“Even on clear moonless nights, many
dung beetles still manage to orientate
along straight paths”
Considering that birds, seals and butterflies are known to rely on the stars to find their way around, the study authors noted that using the Milky Way as a compass “might turn out to be widespread in the animal kingdom.”
If any bug needs a straight line to follow, it’s the dung beetle. These nocturnal insects make a habit of balling up pieces of animal manure and rolling the spheres away from the larger pile to save for their own use. The balls, which are considerably bigger than the beetles’ bodies, serve as food and even a nesting place for some species.
Given the importance of these dung balls, it’s essential that the beetles keep them away from any would-be thieves. Hence the importance of rolling in a straight line: If they take a curvy route, they could mistakenly wind up back where they started, giving other beetles a chance to steal it.
“The whole point of moving the ball away is to avoid the competition,” said Keith Philips, a dung beetle expert at Western Kentucky University in Bowling Green, who wasn’t involved in the new study. “Stop wasting energy moving your ball around.”
Vision scientist Marie Dacke of Lund University in Sweden, who led the study, had noticed in previous studies that even on moonless nights, dung beetles were able to move their spheres in straight paths. To put the critters’ routing skills to the test, she and her colleagues tracked their insect subjects through a dung-rolling course on a South African game reserve called Stonehenge.
The researchers put the beetles and their balls of dung in the center of an arena of sand surrounded by a meter-high wall so nothing on the ground could be used as a point of reference. An overhead camera filmed their paths.
The beetles’ performance was telling. On clear nights when the moon and stars were visible, the insects’ trajectories were more or less straight. Even on a moonless night, the beetles were pretty efficient in their dung-rolling as long as the Milky Way was visible. But when the sky was overcast, the insects went every which way but straight.

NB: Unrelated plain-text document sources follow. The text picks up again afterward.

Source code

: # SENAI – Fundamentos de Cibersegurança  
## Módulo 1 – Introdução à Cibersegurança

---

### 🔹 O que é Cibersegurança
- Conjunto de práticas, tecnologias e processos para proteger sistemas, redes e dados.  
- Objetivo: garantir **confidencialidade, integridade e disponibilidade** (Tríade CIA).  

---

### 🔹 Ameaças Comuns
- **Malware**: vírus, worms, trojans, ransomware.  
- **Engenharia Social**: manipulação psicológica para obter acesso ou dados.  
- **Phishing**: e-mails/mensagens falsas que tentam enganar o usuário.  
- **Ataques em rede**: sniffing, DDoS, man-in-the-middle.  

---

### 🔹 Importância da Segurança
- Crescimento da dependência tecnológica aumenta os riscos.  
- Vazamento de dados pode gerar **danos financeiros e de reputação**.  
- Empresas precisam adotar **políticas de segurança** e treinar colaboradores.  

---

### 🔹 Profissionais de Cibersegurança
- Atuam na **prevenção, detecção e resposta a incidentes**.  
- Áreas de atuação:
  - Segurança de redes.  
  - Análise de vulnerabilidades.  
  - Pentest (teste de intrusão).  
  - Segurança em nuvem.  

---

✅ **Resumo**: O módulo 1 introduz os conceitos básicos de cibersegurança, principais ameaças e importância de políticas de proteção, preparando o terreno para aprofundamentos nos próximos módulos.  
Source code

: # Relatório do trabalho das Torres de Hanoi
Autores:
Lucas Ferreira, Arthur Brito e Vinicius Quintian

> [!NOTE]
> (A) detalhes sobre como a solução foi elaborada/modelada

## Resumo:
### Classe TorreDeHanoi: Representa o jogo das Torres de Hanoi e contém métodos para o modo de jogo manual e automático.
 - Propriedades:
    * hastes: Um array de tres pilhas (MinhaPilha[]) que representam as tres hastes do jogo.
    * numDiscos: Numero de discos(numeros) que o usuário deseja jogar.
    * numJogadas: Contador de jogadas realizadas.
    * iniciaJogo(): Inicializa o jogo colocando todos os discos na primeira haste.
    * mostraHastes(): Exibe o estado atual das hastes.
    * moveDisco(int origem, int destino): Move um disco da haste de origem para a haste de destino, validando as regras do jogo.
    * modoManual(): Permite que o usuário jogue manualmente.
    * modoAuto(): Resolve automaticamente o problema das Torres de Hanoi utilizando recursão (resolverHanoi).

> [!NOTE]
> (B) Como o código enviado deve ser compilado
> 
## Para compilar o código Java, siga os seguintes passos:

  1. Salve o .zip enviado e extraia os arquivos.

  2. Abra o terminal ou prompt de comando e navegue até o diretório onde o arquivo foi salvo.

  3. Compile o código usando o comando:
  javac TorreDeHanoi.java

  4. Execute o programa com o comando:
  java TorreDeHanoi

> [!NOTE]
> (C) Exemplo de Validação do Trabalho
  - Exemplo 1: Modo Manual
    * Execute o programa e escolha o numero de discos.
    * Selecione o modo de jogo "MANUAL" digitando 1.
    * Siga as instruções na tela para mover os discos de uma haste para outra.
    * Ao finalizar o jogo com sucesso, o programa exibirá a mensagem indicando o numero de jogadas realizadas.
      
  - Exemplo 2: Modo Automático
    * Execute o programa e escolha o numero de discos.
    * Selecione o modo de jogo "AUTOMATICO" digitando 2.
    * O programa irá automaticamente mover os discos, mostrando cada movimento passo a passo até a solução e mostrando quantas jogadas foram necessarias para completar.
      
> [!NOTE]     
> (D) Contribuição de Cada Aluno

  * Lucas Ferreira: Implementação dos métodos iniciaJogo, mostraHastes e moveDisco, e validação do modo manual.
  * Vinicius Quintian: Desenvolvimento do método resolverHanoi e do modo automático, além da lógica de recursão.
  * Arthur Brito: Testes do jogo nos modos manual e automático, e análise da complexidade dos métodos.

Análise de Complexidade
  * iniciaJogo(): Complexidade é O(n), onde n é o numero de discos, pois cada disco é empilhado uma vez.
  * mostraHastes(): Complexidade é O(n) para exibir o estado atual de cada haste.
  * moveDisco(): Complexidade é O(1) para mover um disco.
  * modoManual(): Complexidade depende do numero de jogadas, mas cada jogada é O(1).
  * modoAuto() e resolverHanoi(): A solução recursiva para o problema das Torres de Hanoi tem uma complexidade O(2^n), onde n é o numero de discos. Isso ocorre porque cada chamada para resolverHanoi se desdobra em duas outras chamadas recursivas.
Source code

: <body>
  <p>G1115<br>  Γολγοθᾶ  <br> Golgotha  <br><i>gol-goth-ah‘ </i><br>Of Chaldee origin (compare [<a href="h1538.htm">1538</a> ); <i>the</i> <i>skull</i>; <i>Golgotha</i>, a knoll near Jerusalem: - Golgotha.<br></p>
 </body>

In a second round of experiments, the researchers put the bugs and their dung balls in the center of a wooden platform two meters across and clocked how long it took for them to reach the edge. With the galaxy in sight, their paths led them to the edge of the platform in as little as 40 seconds. But with clouds blocking their view, it took them nearly two minutes.
The researchers even taped makeshift cardboard visors to the beetles’ heads, blocking their view of the sky to eliminate all doubt. To no one’s surprise, the beetles wandered aimlessly, showing no sense of direction.
Dacke and her colleagues found that dung beetles can transport their dung balls along straight paths under a starlit sky, but lose the ability under overcast conditions. In a planetarium, the beetles stayed on track equally well under a full starlit sky and one showing only the diffuse streak of the Milky Way.
That makes sense, the researchers explained, because the night sky is sprinkled with stars, but the vast majority of those stars should be too dim for the beetles’ tiny compound eyes to see.
The findings raise the possibility that other nocturnal insects also use stars to guide them at night. On the other hand, dung beetles are pretty special. Upon locating a suitable dung pile, ball-rolling dung beetles shape a piece of dung into a ball and roll it away in a straight line. That behaviour guarantees them that they will not return to the dung pile, where they risk having their ball stolen by other beetles.
“Dung beetles are known to use celestial compass cues such as the sun, the moon and the pattern of polarised light formed around these light sources to roll their balls of dung along straight paths,” Dacke said. “Celestial compass cues dominate straight-line orientation in dung beetles so strongly that, to our knowledge, this is the only animal with a visual compass system that ignores the extra orientation precision that landmarks can offer.”